Date: Mon, 10 Feb 2020 10:06:00 +0300
User-agent: Mozilla/5.0 (X11; Linux x86_64; rv:60.0) Gecko/20100101 Thunderbird/60.9.0

On 05.02.2020 12:15, martin rudalics wrote:
 >> Does making the initial child frame very large
 >> give you more room to move?
 >
 > Yes, as per the above.

So you could make the initial child frame 10000 pixel wide and high and
resizing would never fail?

Seems like it.

But set-frame-size still does nothing, so I wouldn't know how to take advantage of this discovery programmatically.

 >> (1) Pursue the previous idea to use X calls instead of gtk calls for
 >> resizing child frames.  For this purpose, on top of mouse+xfns.diff
 >> please change the
 >>
 >>      gdk_window_move_resize
 >>        (window, left / scale, top / scale, new_pixel_width / scale,
 >>         new_pixel_height / scale);
 >>
 >> call to
 >>
 >>        if (FRAME_PARENT_FRAME (f))
 >>      XMoveResizeWindow (FRAME_X_DISPLAY (f), FRAME_OUTER_WINDOW (f),
 >>                 left / scale, top / scale, new_pixel_width / scale,
 >>                 new_pixel_height / scale);
 >>        else
 >>      gdk_window_move_resize
 >>        (window, left / scale, top / scale, new_pixel_width / scale,
 >>         new_pixel_height / scale);
 >>
 >> If this works but gives problem with scaling, then drop all " / scale"
 >> instances in the XMoveResizeWindow call.
 >
 > Didn't help. The patch, as-is, introduced a scaling problem. And
 > dropping "/ scale" instances

Which ones did you drop - all?  The ones in the gdk_window_move_resize
call should remain, only the ones from the XMoveResizeWindow call should
be dropped.

Only the ones from the XMoveResizeWindow call.

I meanwhile installed mutter here.  Debian apparently doesn't resolve
the dependencies well so I had to manually install some additional
gnomish features.  The whole thing still looks incomplete though.

Sounds like trying a Live CD might work better for you. That leaves the question of how to get an Emacs build on there, though.

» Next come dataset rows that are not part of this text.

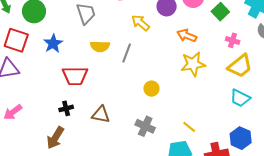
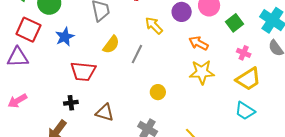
yellow semicircle: (100, 46) -> (111, 45), turned -60

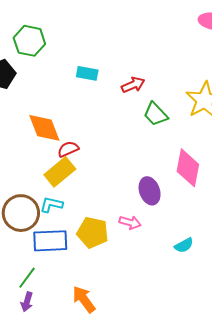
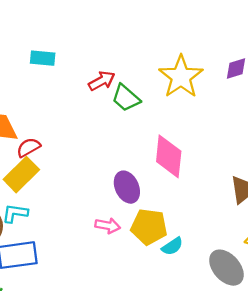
red arrow: (133, 85) -> (102, 81), moved
yellow pentagon: (93, 232) -> (149, 227), moved

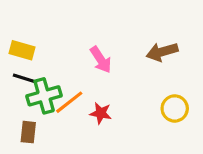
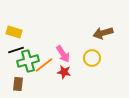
pink arrow: (101, 60) -> (63, 54), moved
black line: (25, 79) -> (16, 50), turned -35
yellow circle: (175, 108) -> (92, 58), moved

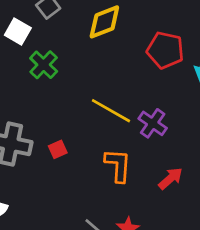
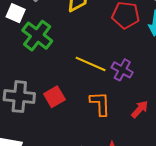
green cross: (44, 65) -> (37, 36), size x1.4
red square: (58, 149) -> (54, 97), size x1.5

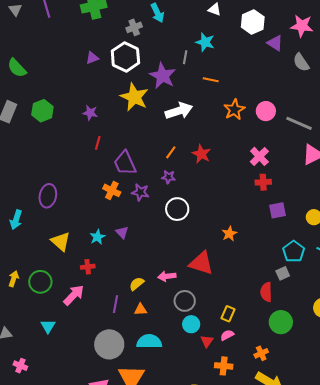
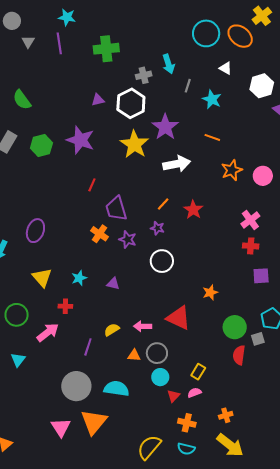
gray line: (185, 57) -> (188, 86), moved
purple star: (90, 113) -> (80, 140), moved, size x1.8
purple triangle: (122, 232) -> (113, 284), moved, turned -40
orange triangle: (140, 309) -> (134, 355), moved
green circle: (281, 322) -> (235, 327), moved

The frame positioning behavior of mutter is a pain for me and renders my
usual Emacs frame setup practically unusable.  It's possibly a
consequence of making borders invisible and having the frame minimize
and maximize when it's pushed against the bottom or top edge of the
display.  Visible child frames never resize, I cannot even shrink them.
Also, I can't get vertical scroll bars for them.  In one case I was told

Window manager warning: Window 0x4a0003d (Terminal) sets an MWM hint indicating it isn't resizable, but sets min size 1 x 1 and max size 2147483647 x 2147483647; this doesn't make much sense.

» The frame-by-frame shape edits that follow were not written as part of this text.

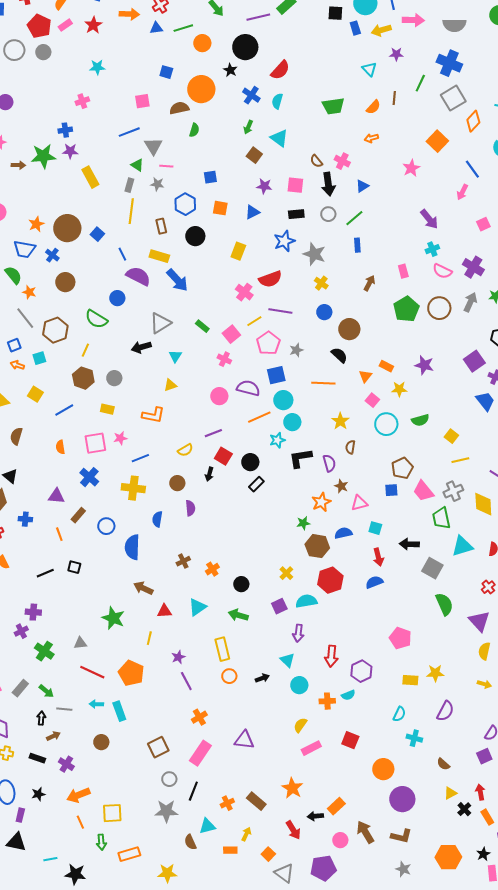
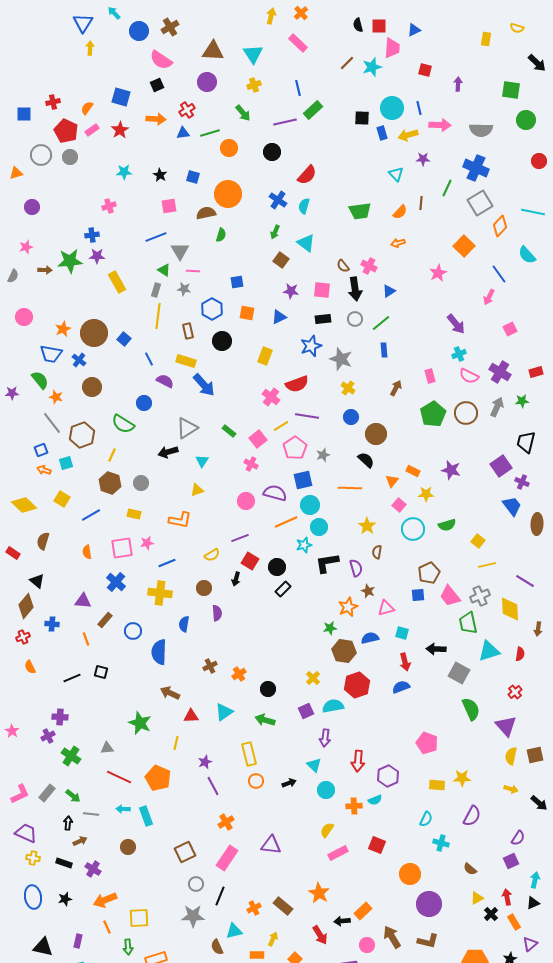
black circle: (245, 47) -> (272, 152), size x0.7
black star: (230, 70) -> (160, 175), moved
purple semicircle: (138, 276) -> (165, 381), size x0.7
purple rectangle: (20, 815) -> (78, 941), moved

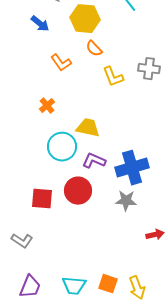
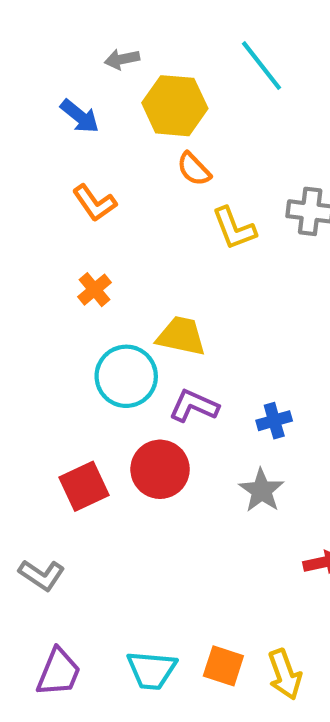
orange L-shape: (61, 63) -> (94, 203), moved
blue cross: (132, 168) -> (274, 421), size x0.5
red square: (42, 199) -> (84, 486), turned -30
gray star: (126, 201) -> (262, 490), turned 30

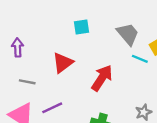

but I'm not even sure whether these resulted from an Emacs frame - the
max size values are not ours AFAICT.  Also we set MWM hints only from
within non-GTK builds, maybe I've been running one of them.

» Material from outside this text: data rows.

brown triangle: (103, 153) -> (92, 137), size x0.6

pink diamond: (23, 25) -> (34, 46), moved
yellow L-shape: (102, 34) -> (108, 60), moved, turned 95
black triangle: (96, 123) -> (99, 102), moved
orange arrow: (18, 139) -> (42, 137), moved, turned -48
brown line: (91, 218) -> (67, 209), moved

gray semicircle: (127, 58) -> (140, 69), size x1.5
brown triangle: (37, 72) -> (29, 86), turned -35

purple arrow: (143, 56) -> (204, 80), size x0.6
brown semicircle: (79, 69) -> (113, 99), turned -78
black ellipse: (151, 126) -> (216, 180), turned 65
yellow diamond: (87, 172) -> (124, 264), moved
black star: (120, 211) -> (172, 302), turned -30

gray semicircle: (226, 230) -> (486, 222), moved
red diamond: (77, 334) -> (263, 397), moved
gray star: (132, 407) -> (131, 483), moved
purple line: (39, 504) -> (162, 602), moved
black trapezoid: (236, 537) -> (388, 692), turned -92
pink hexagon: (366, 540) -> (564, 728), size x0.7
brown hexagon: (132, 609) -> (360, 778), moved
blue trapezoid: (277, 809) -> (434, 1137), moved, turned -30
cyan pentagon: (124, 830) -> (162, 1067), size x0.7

Sounds like it's talking about the "Terminal" app?

Anyway, I meanwhile further rewrote the code for mouse dragging and
'x-set-frame-size-and-position', patch attached.  I also added an
interface to the gtk inspector, you can enable it via

(when (fboundp 'x-gtk-debug)
   (x-gtk-debug t))

Maybe you can derive something from running it.  At least here, when
under "visual" turning on "graphics actualizations", I can clearly see
that GTK processes and passes on the resize requests for child frames
(by turning the frame red) and that they are later apparently dismissed
by mutter.

Will do! Although it sounds like you probably have all the same information now.